Extrait du texte:
○ ○ ○
Y aurait-il une théorie des climats applicable à l’art ? Les artistes s’en défendent généralement. Ils se veulent migrateurs et nomades. Reste qu’ils viennent bien de quelque part, comme tout le monde. Contes et légendes, lumière et paysages façonnent leur imaginaire, comme le souligne l’exposition « Innland » consacrée à la jeune scène d’Oslo, ou l’installation Chambre d’huile de Per Barclay (toutes deux au Centre de création contemporaine Olivier Debré, à Tours, Indre-et-Loire) ou bien l’hommage à la Norvégienne Anna-Eva Bergman (1909-1987), décédée au domaine de Kerguéhennec (Morbihan).

Qui dit Norvège pense fjords, grand froid, couchers de soleil qui s’éternisent et nuits blanches. Et aussi, accessoirement, Edvard Munch, figure totémique, dont le fameux Cri, adjugé en 2012 pour près de 120 millions de dollars, fut longtemps l’œuvre la plus chère au monde. Et puis ? Et puis… c’est tout. Pendant longtemps, le pays le plus septentrional de l’Europe semblait à la traîne artistiquement. Quatre siècles de domination danoise et une union avortée avec la Suède l’avait enclavé. Dans les années 1960 et 1970, les jeunes artistes se sentaient comme des lions en cage.
○ ○ ○
Données fournies:

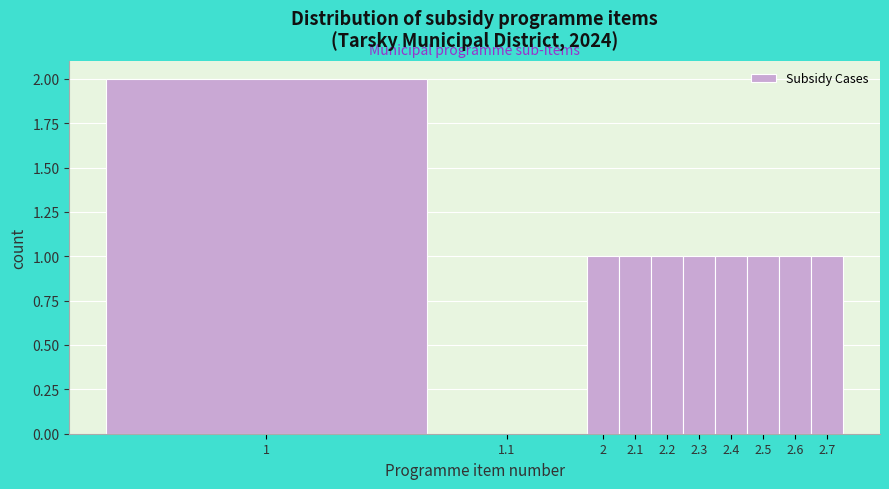

Reading left to right, what are all the values shown in this chart?

1=2	1.1=0	2=1	2.1=1	2.2=1	2.3=1	2.4=1	2.5=1	2.6=1	2.7=1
○ ○ ○
Consignes:
1) D'après l'extrait sur l'art norvégien, combien de siècles a duré la domination danoise sur la Norvège ?
2) Transcrivez à l'identique le passage de l'extrait sur l'art norvégien qui va de « Y aurait-il une » jusqu'à « de Kerguéhennec (Morbihan). ».
Les données n'interviennent pas dans ce travail.

Réponses dans l'ordre:
1) Quatre siècles.

2)
Y aurait-il une théorie des climats applicable à l’art ? Les artistes s’en défendent généralement. Ils se veulent migrateurs et nomades. Reste qu’ils viennent bien de quelque part, comme tout le monde. Contes et légendes, lumière et paysages façonnent leur imaginaire, comme le souligne l’exposition « Innland » consacrée à la jeune scène d’Oslo, ou l’installation Chambre d’huile de Per Barclay (toutes deux au Centre de création contemporaine Olivier Debré, à Tours, Indre-et-Loire) ou bien l’hommage à la Norvégienne Anna-Eva Bergman (1909-1987), décédée au domaine de Kerguéhennec (Morbihan).